Advertisement
Advertisement
Brussels' prosecution spokespersons Anja Bijnens (left) and Jean-Marc Meilleur attend a news conference of the Brussels' parquet, on Wednesday. Photo: EPA

Mass arrests over US$50m Belgium diamond heist

AFP

Police in Belgium, France and Switzerland have arrested 33 people and recovered “a large quantity” of diamonds and cash in a joint probe into a spectacular US$50-million diamond heist at Brussels airport.

The Belgian prosecutor’s office on Wednesday said a suspected member of the eight-man gang that staged the brazen robbery three months ago had been picked up in France on Tuesday, as Swiss police made eight arrests and seized some of the missing diamonds.

“The probe led to a big police operation yesterday,” spokesman Jean-Marc Meilleur told a news conference.

In early morning raids mainly in the Brussels area involving some 200 officers on Wednesday, police made 24 arrests and “recovered big amounts of cash” and luxury cars, Meilleur added.

The February 18 robbery at Zaventem airport at the time was described as “one of the biggest” ever by the Antwerp World Diamond Centre (AWDC), the global dealers’ syndicate based in the Belgian port city.

A heavily-armed and hooded gang pulled up in a car on a runway at around 8.00pm where a Brinks’ armoured vehicle had just unloaded Antwerp diamonds into a Swiss passenger aircraft about to take off for Zurich.

In an operation that lasted barely 10 minutes and without a shot fired, the men forced open the hold of the plane and removed some 120 boxes of diamonds.

The gang, posing as police officers, had cut through the airport’s perimeter fence and made off with the haul of 50 million dollars (38 million euros) in gems through the same breach.

Meilleur refused to say whether police suspected the gang had worked with insiders at the airport.

The suspect detained in France had a lengthy criminal record and Belgium had asked for his extradition, he said.

In Geneva, a statement from the Swiss prosecutor’s office said police there had seized “a large quantity of diamonds from the spectacular armed robbery in Brussels.”

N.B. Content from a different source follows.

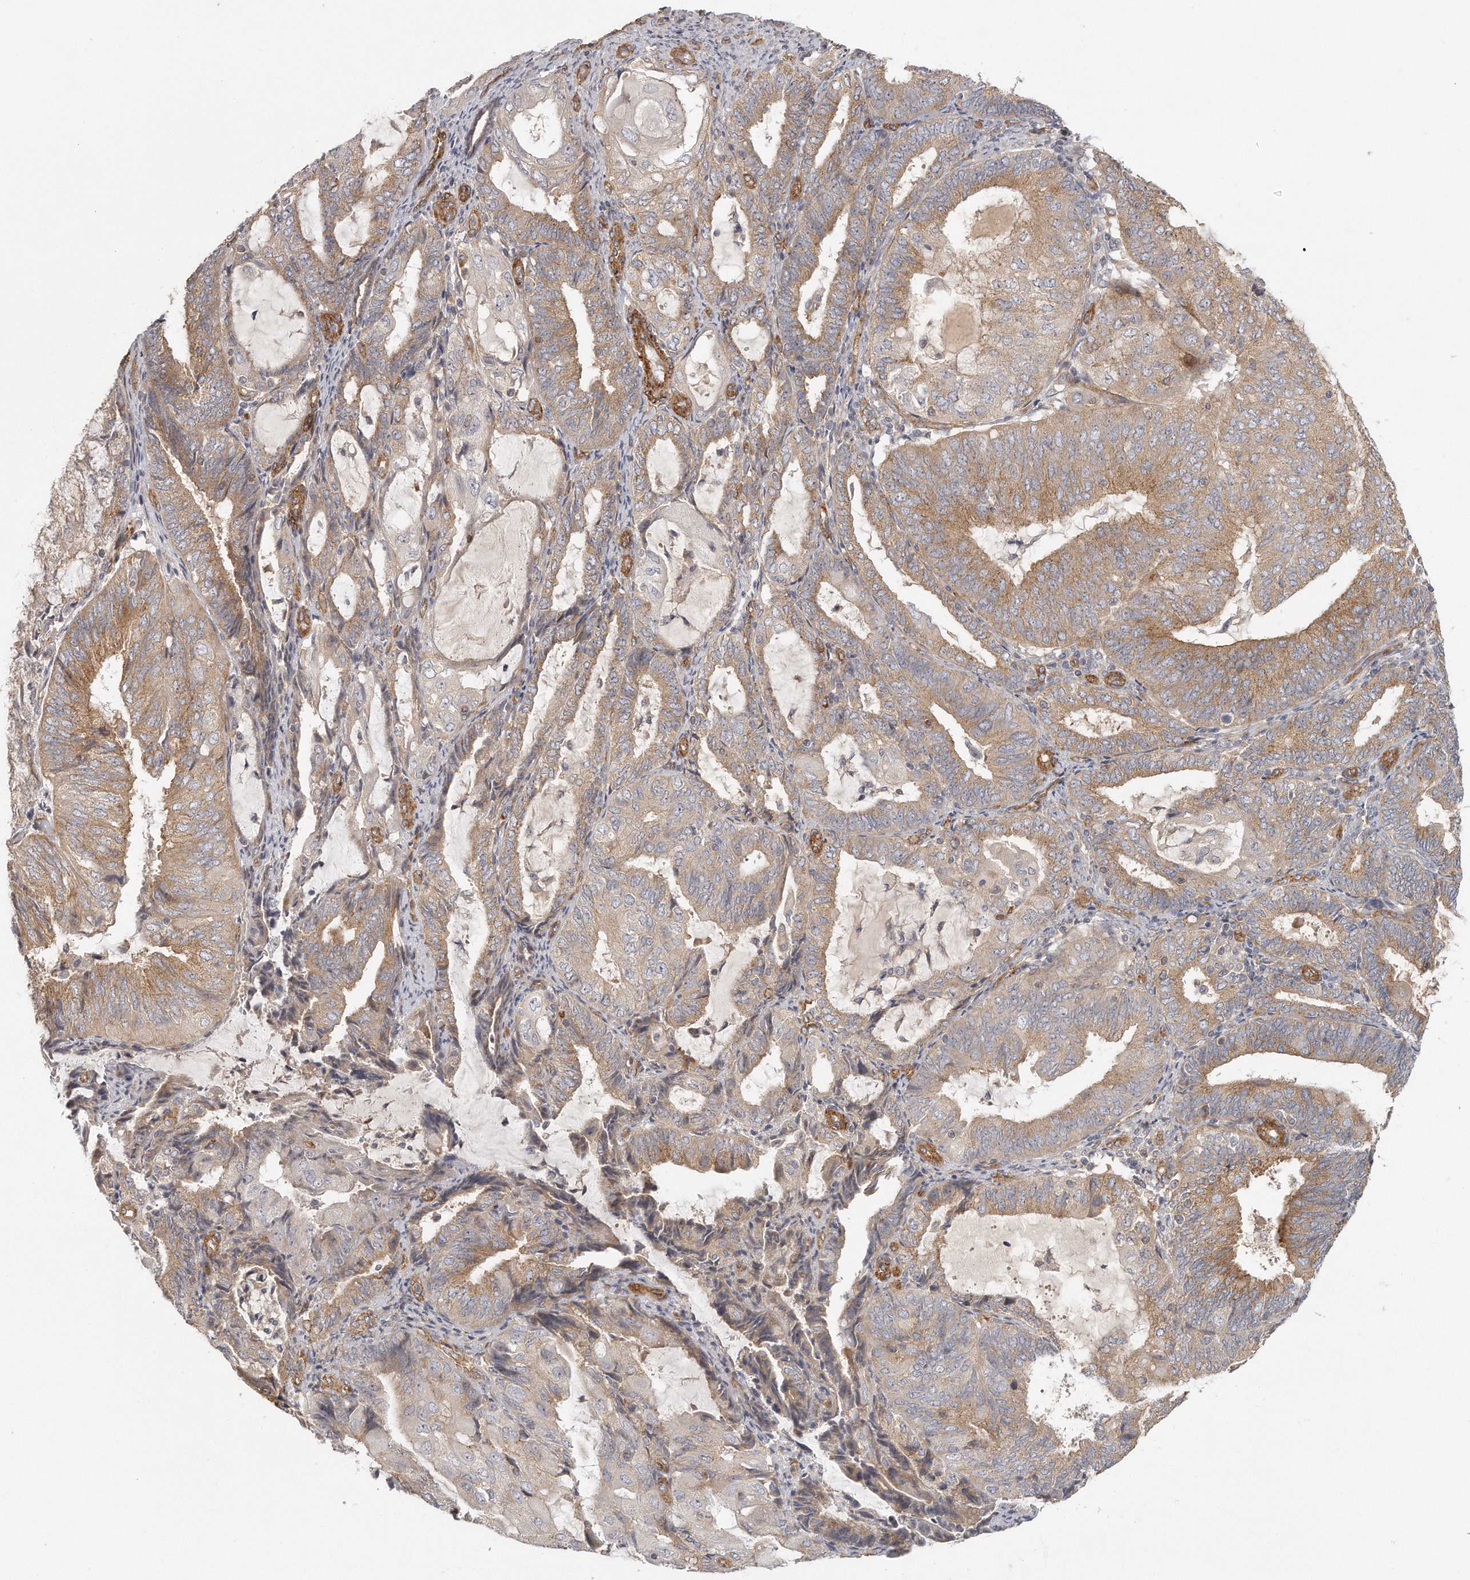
{"staining": {"intensity": "moderate", "quantity": ">75%", "location": "cytoplasmic/membranous"}, "tissue": "endometrial cancer", "cell_type": "Tumor cells", "image_type": "cancer", "snomed": [{"axis": "morphology", "description": "Adenocarcinoma, NOS"}, {"axis": "topography", "description": "Endometrium"}], "caption": "Immunohistochemical staining of human endometrial cancer displays medium levels of moderate cytoplasmic/membranous protein expression in about >75% of tumor cells.", "gene": "MTERF4", "patient": {"sex": "female", "age": 81}}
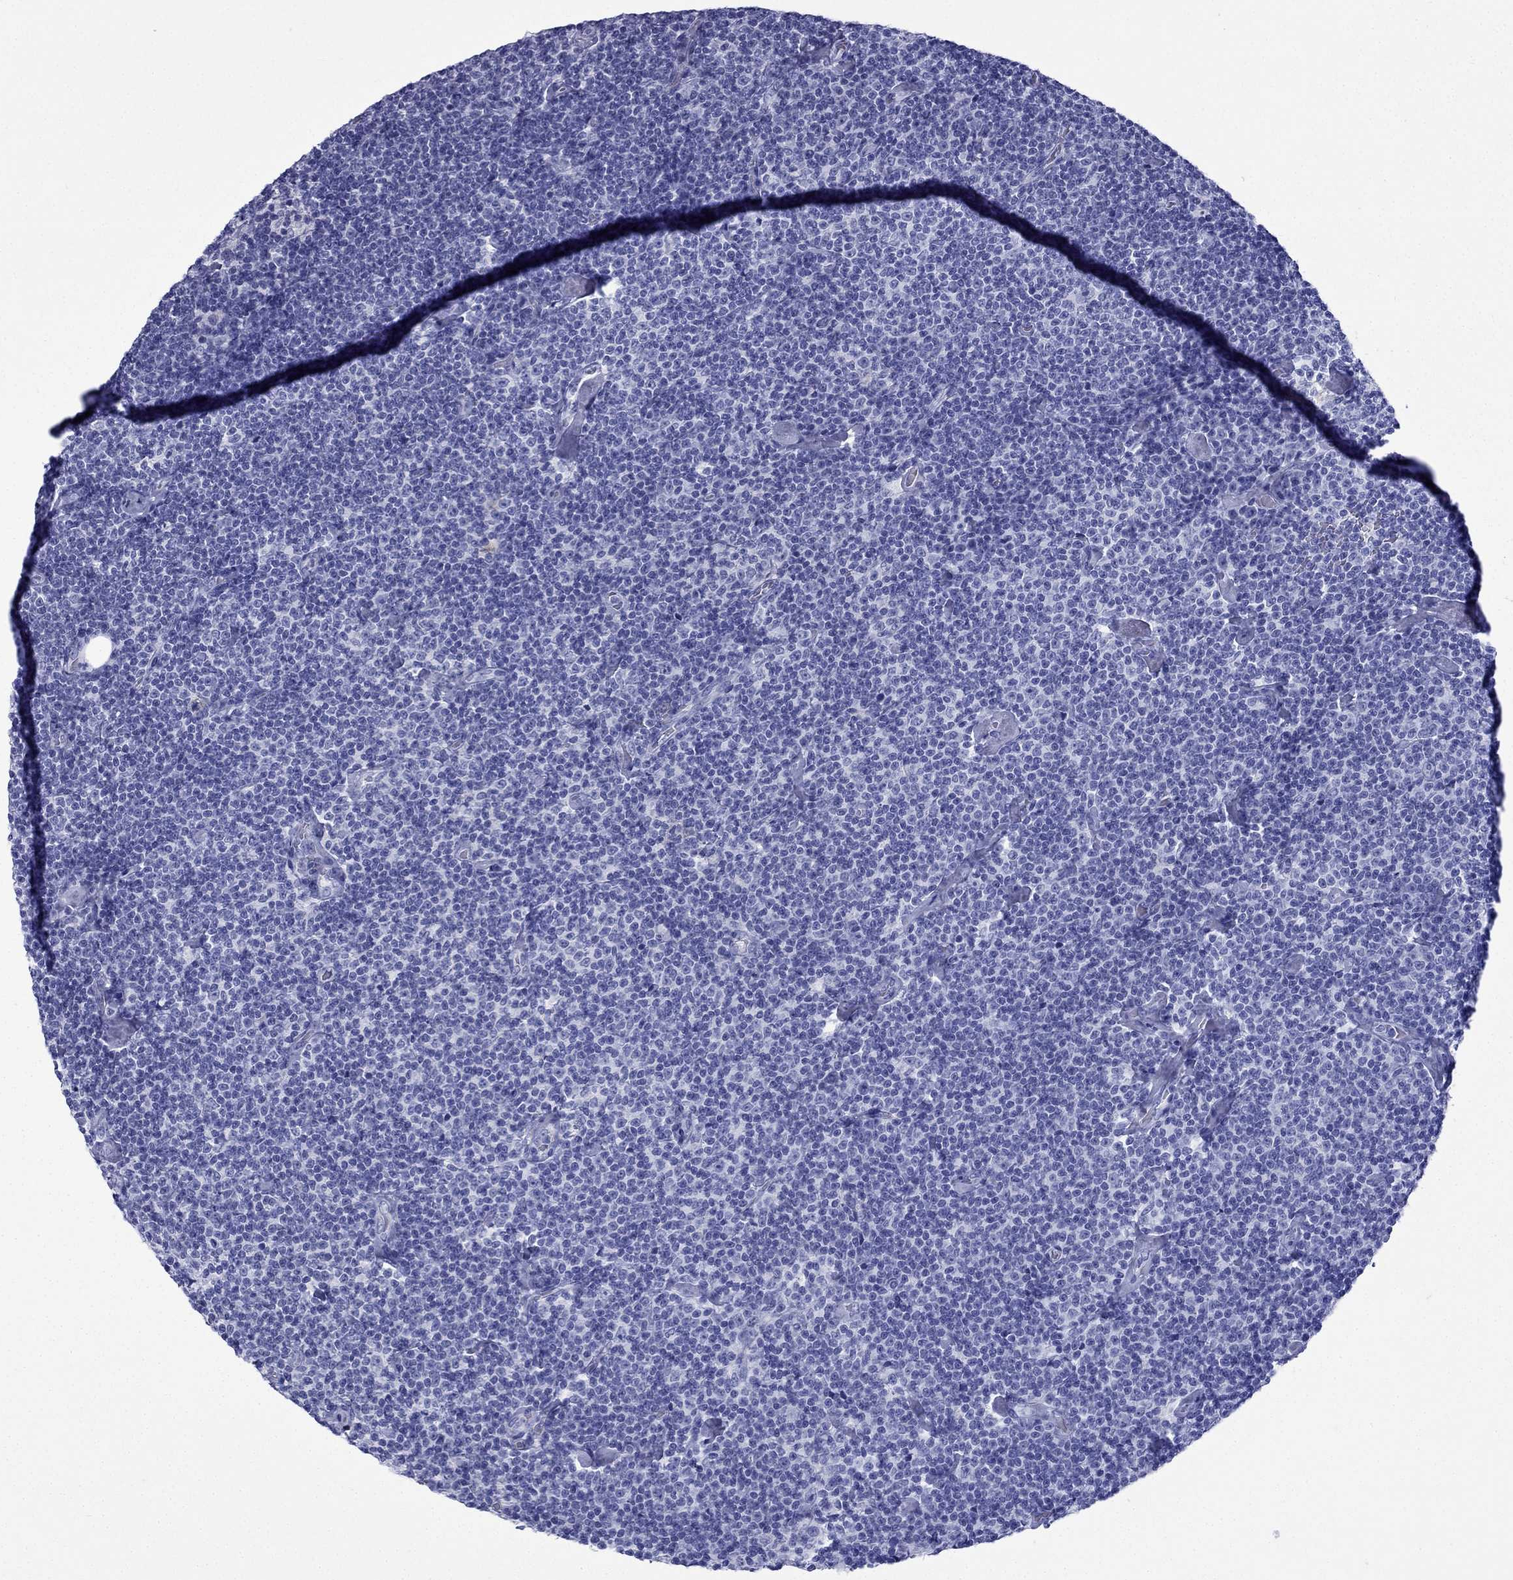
{"staining": {"intensity": "negative", "quantity": "none", "location": "none"}, "tissue": "lymphoma", "cell_type": "Tumor cells", "image_type": "cancer", "snomed": [{"axis": "morphology", "description": "Malignant lymphoma, non-Hodgkin's type, Low grade"}, {"axis": "topography", "description": "Lymph node"}], "caption": "High power microscopy photomicrograph of an IHC micrograph of low-grade malignant lymphoma, non-Hodgkin's type, revealing no significant positivity in tumor cells.", "gene": "GJA8", "patient": {"sex": "male", "age": 81}}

The statement went on to say “a big haul was seized, of 100,000 Swiss francs (HK$815,049) in cash and a large quantity of diamonds, the value of which is currently being estimated.”

A businessman and a Geneva lawyer among the eight people being held were facing charges of dealing in stolen goods and obstructing the course of justice, the Swiss statement said.

“The arrests were made thanks to the excellent collaboration between the Brussels and Geneva authorities,” it added.

The Belgian authorities said a dozen of the suspects detained in Belgium, aged between 30 and 50, were “well known” to police, some for armed robbery. Some were suspected of receiving stolen goods.

“From the very beginning there’s been an intense cooperation between the Swiss, French and Belgian authorities,” said Meilleur.

The robbery recalled one in February 2005, when some 75 million euros worth of diamonds and jewels being shipped to Antwerp were stolen in a KLM vehicle at Amsterdam’s Schiphol airport.

But the record for a theft of diamonds was in Belgium, in February 2003, when 100 million euros worth of stones were nabbed from the vault of the Antwerp Diamond Centre.

There are more than 4,500 diamond dealers in Antwerp, the hub for a worldwide industry going back at least 500 years, and more than twice as many jobs dependent on the trade, the AWDC said.

Eight in 10 of all rough and half of all polished diamonds are traded in Antwerp.